**Request**: Go through the data below and copy each line that includes "guides".

**Available records**:

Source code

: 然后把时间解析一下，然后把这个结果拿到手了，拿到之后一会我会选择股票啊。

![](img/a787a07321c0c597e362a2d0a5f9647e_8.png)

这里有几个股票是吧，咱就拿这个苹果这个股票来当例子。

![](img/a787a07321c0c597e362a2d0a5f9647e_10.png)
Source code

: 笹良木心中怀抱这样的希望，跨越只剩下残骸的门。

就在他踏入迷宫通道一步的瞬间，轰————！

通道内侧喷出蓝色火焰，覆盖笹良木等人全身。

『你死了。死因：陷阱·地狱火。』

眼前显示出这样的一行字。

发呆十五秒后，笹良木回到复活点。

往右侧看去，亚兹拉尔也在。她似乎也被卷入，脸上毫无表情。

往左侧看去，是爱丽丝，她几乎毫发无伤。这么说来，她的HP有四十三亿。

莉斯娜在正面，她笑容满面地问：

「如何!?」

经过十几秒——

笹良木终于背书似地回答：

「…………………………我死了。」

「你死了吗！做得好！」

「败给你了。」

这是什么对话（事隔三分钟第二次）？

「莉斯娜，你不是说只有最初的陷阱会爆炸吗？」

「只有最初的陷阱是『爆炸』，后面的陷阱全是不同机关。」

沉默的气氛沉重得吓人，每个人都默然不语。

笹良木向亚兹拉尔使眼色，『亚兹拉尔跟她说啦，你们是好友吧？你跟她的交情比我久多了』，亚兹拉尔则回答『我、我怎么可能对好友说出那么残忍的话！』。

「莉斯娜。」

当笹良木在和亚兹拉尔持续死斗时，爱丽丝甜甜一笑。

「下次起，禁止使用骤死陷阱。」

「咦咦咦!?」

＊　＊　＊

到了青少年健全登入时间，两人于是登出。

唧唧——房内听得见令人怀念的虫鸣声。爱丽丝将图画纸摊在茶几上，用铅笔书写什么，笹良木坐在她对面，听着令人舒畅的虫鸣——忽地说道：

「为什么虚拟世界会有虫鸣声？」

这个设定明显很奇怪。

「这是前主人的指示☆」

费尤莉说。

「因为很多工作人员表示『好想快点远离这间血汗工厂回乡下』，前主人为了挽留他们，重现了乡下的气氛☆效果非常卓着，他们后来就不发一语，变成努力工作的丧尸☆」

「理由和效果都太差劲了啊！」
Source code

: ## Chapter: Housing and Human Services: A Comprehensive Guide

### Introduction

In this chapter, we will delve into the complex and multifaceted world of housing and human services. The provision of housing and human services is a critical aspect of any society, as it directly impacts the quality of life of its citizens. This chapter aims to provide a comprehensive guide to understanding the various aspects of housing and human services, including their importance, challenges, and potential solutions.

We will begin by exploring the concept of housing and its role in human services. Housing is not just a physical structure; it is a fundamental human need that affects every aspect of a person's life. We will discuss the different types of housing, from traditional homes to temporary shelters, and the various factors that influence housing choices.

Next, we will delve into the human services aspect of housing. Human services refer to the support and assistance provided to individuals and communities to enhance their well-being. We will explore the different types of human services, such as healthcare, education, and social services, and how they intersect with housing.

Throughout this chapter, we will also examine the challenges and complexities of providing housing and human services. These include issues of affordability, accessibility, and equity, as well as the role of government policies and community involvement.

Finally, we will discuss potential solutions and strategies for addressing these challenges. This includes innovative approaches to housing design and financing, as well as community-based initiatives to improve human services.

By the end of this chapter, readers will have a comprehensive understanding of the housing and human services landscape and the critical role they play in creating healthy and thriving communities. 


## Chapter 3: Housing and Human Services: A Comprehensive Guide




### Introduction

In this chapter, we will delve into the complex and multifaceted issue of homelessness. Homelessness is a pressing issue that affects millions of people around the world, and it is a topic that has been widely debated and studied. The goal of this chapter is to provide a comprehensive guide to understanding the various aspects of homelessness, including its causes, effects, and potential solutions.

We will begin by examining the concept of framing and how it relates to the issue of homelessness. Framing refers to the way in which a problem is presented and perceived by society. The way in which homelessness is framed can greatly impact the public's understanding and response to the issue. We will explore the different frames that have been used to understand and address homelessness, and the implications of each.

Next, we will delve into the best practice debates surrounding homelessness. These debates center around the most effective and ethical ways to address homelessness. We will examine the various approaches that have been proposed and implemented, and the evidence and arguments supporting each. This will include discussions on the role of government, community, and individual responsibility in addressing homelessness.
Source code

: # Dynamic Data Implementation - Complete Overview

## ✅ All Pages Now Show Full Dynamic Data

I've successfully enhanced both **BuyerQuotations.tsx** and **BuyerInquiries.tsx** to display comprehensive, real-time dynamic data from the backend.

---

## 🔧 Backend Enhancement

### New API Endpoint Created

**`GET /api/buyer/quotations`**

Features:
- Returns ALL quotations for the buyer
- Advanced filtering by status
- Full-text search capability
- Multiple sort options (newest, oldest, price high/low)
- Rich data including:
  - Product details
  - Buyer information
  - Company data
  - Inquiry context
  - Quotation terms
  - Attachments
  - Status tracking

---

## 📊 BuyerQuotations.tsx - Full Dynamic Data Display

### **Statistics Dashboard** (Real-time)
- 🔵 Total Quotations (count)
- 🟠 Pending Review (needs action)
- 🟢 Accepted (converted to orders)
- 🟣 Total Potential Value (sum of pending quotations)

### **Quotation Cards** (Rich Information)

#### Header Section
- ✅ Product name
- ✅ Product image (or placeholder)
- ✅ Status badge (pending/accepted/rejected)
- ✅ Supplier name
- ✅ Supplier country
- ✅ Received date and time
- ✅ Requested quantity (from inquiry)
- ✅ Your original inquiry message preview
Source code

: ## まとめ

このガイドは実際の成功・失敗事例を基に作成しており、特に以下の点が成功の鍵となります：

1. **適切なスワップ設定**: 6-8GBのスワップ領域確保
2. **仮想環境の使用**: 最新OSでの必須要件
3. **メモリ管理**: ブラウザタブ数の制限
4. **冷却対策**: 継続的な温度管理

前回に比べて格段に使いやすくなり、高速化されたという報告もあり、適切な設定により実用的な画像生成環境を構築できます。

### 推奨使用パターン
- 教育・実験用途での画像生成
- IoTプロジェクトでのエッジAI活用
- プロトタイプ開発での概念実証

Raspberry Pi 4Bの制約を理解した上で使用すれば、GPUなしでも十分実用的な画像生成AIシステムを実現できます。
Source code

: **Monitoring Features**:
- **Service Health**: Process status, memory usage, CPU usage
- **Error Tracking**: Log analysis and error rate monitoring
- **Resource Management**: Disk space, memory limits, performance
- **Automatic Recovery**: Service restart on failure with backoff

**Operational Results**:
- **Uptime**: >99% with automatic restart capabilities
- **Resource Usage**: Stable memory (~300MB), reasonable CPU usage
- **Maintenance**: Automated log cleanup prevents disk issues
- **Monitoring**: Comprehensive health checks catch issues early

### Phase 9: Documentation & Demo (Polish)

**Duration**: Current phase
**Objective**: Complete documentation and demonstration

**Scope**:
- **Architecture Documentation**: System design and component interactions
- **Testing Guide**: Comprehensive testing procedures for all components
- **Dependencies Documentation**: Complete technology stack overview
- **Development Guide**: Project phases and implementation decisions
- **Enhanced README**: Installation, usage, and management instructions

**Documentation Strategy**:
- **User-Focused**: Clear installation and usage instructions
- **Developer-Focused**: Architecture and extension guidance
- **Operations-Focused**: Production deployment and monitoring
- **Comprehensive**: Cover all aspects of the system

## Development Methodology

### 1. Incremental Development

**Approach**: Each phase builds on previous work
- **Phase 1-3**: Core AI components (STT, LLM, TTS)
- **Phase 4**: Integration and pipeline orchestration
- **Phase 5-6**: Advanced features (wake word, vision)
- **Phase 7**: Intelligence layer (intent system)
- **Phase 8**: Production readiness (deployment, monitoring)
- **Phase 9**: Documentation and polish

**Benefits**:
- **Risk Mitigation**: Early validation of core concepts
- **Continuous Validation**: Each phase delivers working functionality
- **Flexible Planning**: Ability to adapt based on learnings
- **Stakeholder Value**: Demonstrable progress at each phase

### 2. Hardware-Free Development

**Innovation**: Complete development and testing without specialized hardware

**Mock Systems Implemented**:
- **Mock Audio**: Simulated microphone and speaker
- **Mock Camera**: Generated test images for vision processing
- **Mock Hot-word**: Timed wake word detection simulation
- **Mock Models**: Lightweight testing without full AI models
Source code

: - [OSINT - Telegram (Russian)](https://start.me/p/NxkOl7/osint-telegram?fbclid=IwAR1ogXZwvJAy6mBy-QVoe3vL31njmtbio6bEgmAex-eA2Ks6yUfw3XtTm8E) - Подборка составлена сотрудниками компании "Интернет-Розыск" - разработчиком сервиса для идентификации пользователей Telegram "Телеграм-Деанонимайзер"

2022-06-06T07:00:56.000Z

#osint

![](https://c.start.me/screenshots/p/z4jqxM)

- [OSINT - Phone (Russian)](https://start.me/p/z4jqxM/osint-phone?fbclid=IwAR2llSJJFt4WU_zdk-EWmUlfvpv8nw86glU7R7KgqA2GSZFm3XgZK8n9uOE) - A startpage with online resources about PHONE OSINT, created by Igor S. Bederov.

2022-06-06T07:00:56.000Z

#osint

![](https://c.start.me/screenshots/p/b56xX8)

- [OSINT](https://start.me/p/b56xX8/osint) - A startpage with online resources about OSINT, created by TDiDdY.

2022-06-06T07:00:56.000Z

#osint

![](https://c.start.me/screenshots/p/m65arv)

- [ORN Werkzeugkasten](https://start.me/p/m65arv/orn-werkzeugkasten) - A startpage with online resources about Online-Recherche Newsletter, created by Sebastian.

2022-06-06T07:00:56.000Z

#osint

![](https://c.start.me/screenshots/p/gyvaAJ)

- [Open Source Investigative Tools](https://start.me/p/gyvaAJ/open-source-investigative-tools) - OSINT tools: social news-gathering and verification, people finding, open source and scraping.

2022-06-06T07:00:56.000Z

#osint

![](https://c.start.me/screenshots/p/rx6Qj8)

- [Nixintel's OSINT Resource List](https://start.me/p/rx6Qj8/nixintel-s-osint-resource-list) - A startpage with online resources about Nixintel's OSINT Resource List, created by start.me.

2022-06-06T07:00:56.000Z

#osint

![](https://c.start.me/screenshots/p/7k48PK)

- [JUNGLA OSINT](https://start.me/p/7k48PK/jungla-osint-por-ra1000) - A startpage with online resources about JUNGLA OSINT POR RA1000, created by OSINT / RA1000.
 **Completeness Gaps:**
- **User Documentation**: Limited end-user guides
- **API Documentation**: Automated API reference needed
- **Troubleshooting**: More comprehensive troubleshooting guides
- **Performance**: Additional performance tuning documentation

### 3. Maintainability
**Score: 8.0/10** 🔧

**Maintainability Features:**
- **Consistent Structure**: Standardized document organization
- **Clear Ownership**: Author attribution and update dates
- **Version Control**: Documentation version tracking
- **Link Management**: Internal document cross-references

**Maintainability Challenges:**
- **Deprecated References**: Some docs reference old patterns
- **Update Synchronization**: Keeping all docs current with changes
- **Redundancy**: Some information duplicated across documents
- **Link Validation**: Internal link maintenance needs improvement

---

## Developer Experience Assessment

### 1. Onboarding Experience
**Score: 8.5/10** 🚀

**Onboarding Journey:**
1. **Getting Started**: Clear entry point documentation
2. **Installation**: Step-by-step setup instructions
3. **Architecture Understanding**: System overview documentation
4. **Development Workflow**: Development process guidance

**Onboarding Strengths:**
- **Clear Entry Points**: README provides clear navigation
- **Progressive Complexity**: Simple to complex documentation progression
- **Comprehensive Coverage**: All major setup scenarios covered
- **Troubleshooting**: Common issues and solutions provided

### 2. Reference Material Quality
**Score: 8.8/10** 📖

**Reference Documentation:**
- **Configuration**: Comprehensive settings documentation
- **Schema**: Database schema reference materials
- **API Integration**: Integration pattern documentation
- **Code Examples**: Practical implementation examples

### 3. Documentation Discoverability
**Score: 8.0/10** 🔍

**Exercise result**:
- **User Documentation**: Limited end-user guides
- **Troubleshooting**: More comprehensive troubleshooting guides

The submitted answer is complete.